Lima tahun ia telah berjuang di jalan pena ini, dan selama lima tahun
itu hidupnya bagai raja dalam dongeng. Ia tak perlu mengkhawatirkan
perutnya karena makanan akan selalu siap saji di atas meja. Neneknya
yang memasak untuknya, mengurus rumah, dan bahkan mencuci pakaian
kotornya.
Seharusnya ia yang mencuci baju.
Seperti kebanyakan penulis lainnya, laki-laki itu pada mulanya
menganggap bahwa ia hanya perlu bekerja keras selama satu-dua tahun, dan
setelah novel pertamanya terbit dan meledak di pasaran, maka ia akan
punya cukup banyak uang dan waktu untuk menemani dan membahagiakan
neneknya. Ia tak perlu menjadi seperti orang lain yang menghabiskan
delapan sampai sepuluh jam waktu mereka hanya untuk mencari uang dan
mengabaikan kebersamaan dengan orang terdekat.
Malam ini, ketika sedang menjaga neneknya, laki-laki itu sadar bahwa
tidak diperlukan sepeser pun, pada waktu itu, untuk membantu neneknya
mencuci piring atau melakukan pekerjaan rumah tangga lainnya.
Namun setelah menyadari kenyataan itu pun, ia tetap merasa risau.
Andaikata neneknya siuman dan kembali pulih, lalu apa yang akan terjadi?
Siklus akan kembali bergulir.

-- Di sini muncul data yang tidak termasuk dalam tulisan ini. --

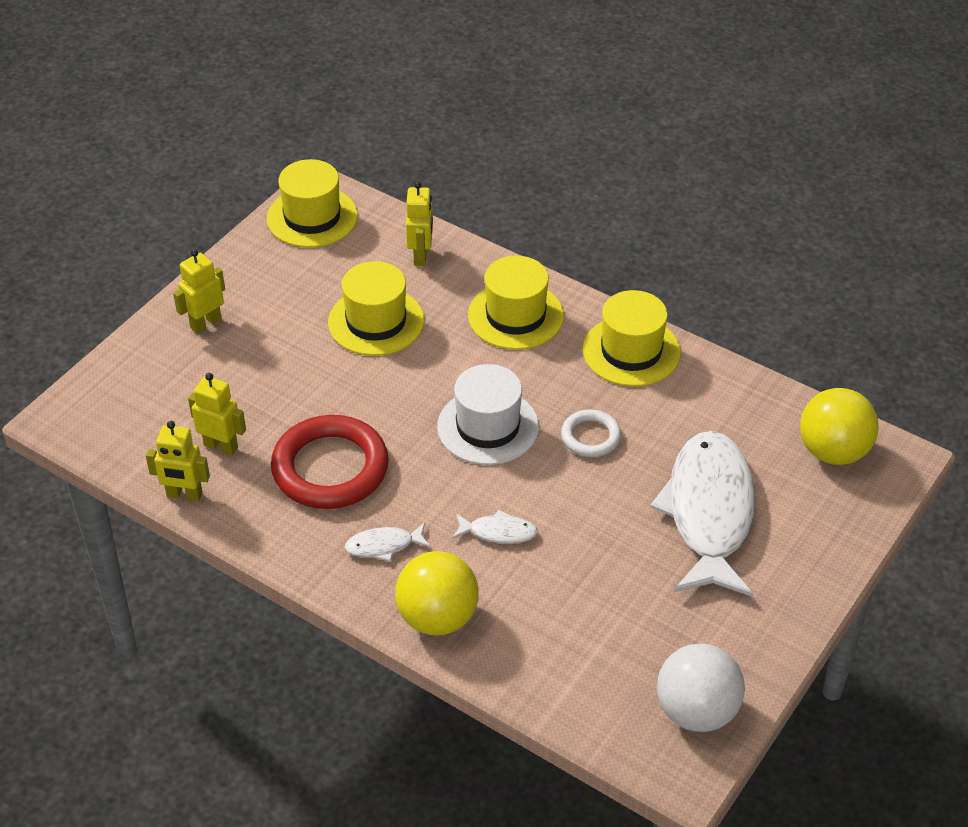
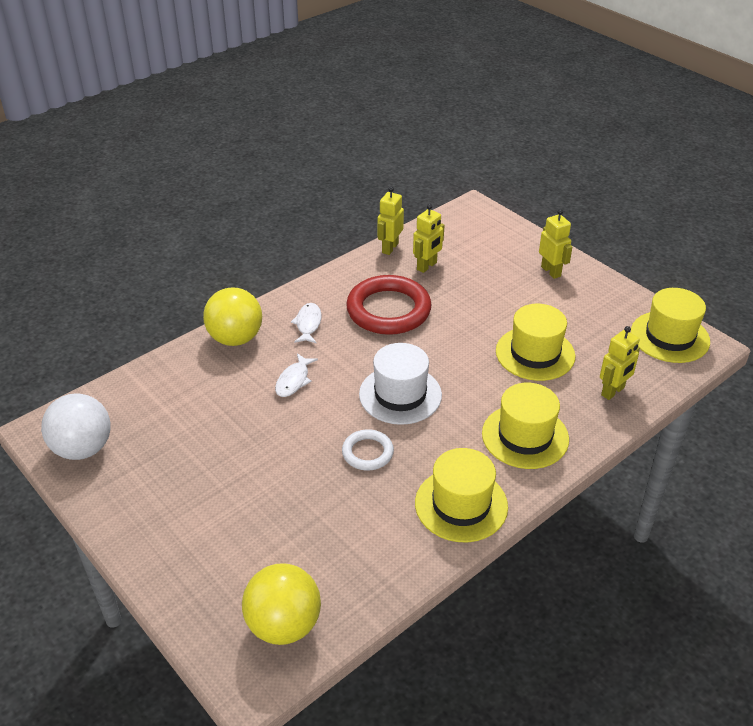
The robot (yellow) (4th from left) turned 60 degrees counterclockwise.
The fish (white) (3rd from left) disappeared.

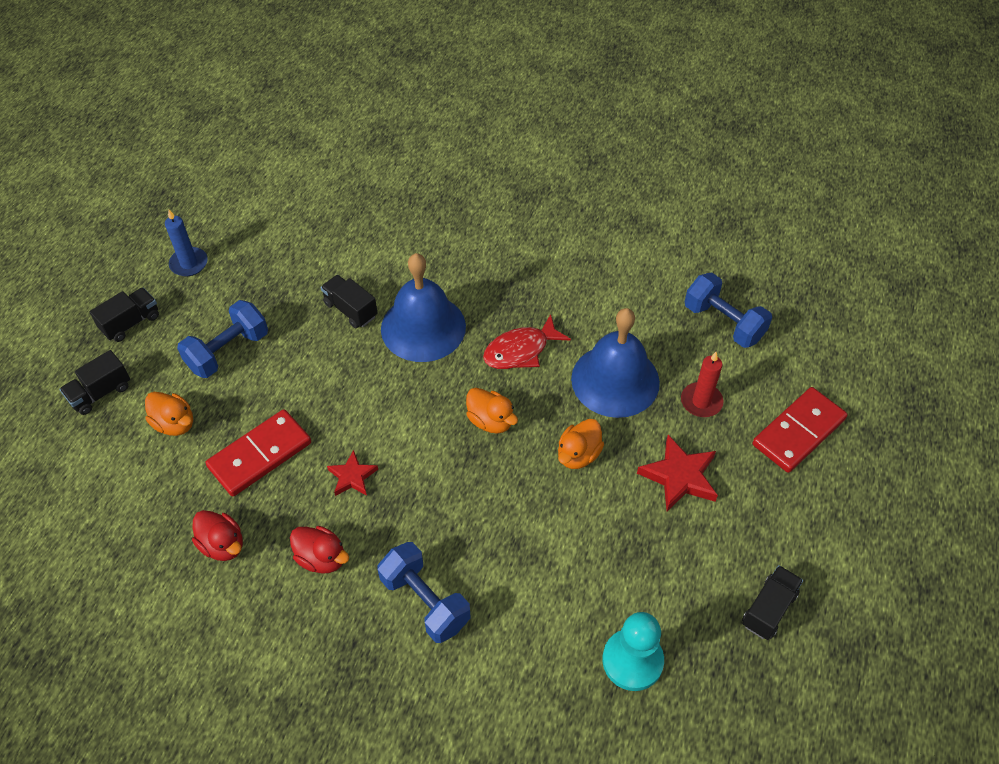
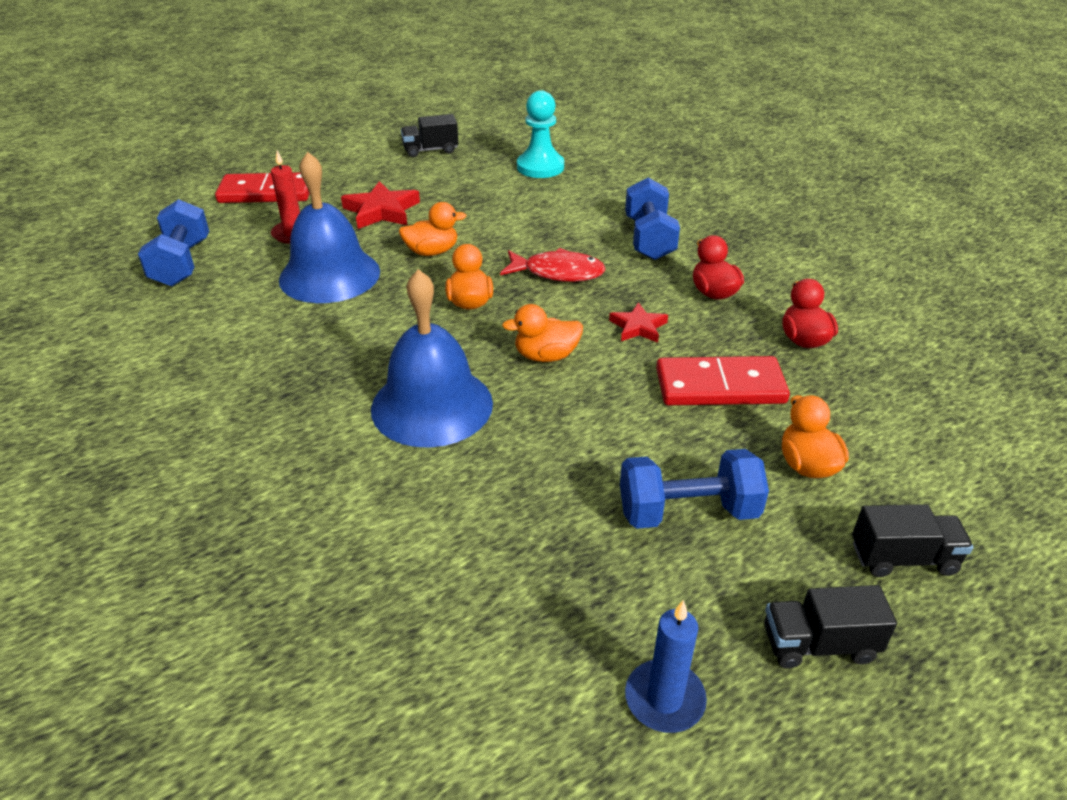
The fish (red) moved.
The duck (orange) (3rd from left) appeared.
The truck (black) (3rd from left) disappeared.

Sisyphus akan menggelindingkan batu
kembali. Lelaki itu akan menghabiskan banyak waktunya untuk menulis dan
membaca dan membiarkan neneknya mengurus rumah tangga.
Jika ia mempunyai kesadaran, ia akan pergi bekerja. Tapi hati
kecilnya tahu kalau uang banyak juga tidak akan menyelesaikan masalah.

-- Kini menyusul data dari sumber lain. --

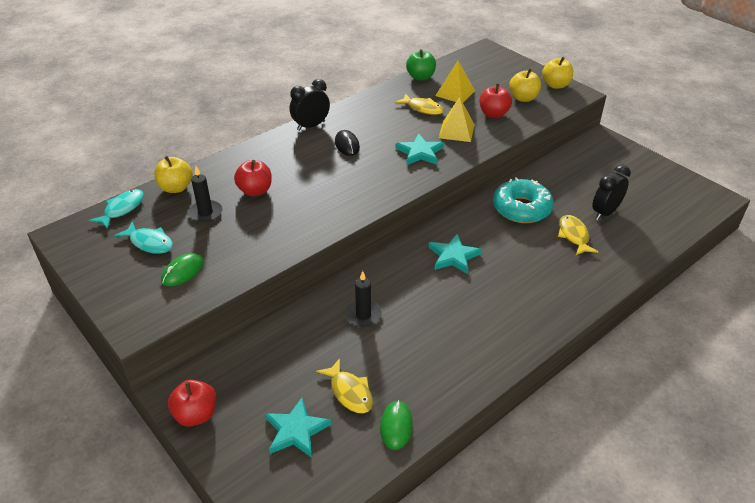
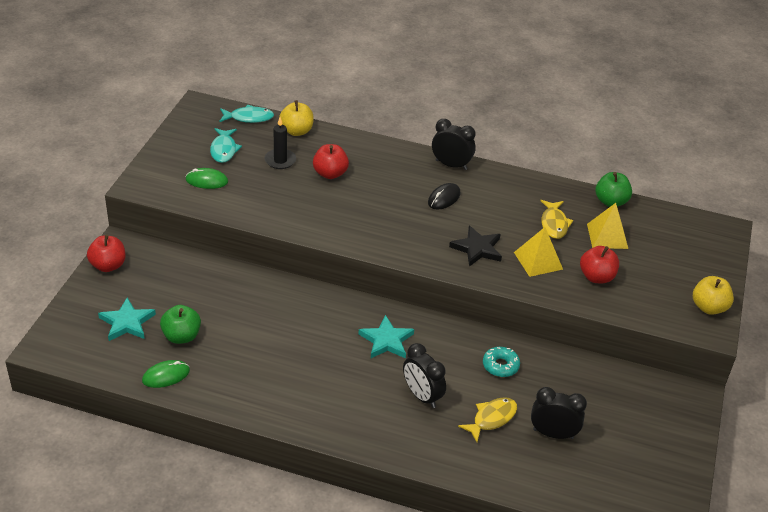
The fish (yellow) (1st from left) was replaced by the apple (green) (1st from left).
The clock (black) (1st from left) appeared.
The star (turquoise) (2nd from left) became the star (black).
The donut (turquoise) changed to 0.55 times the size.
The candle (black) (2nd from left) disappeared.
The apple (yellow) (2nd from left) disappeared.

Uang tidak bisa membantu neneknya untuk mencuci piring, mengepel atau
menyapu lantai. Mungkin uang bisa menggaji seorang pembantu untuk
melakukan semua itu, tapi melakukan hal itu sendiri dan menggaji
seseorang untuk melakukan itu, akan berbeda sama sekali. Apalagi jika
tujuannya adalah untuk mewujudkan rasa bakti.
Lalu, jika ia memilih untuk tinggal di rumah dan membantu pekerjaan
rumah tangga (dan mengorbankan waktu menulisnya), ia akan merasa seperti
parasit lajang, dan laki-laki itu tahu kalau neneknya juga cemas
memikirkan masa depan cucunya setelah ia pergi nanti.
Laki-laki itu tahu kalau neneknya berharap ia pergi keluar mencari
kerja seperti pemuda-pemuda lainnya, tapi persoalannya ialah ia tidak
ingin menjadi seperti orang lain pada umumnya. Ia ingin menghasilkan
uang dalam pekerjaan yang benar-benar dicintainya.
***
Seolah masalahnya belum cukup, masalah yang lain pun bermunculan.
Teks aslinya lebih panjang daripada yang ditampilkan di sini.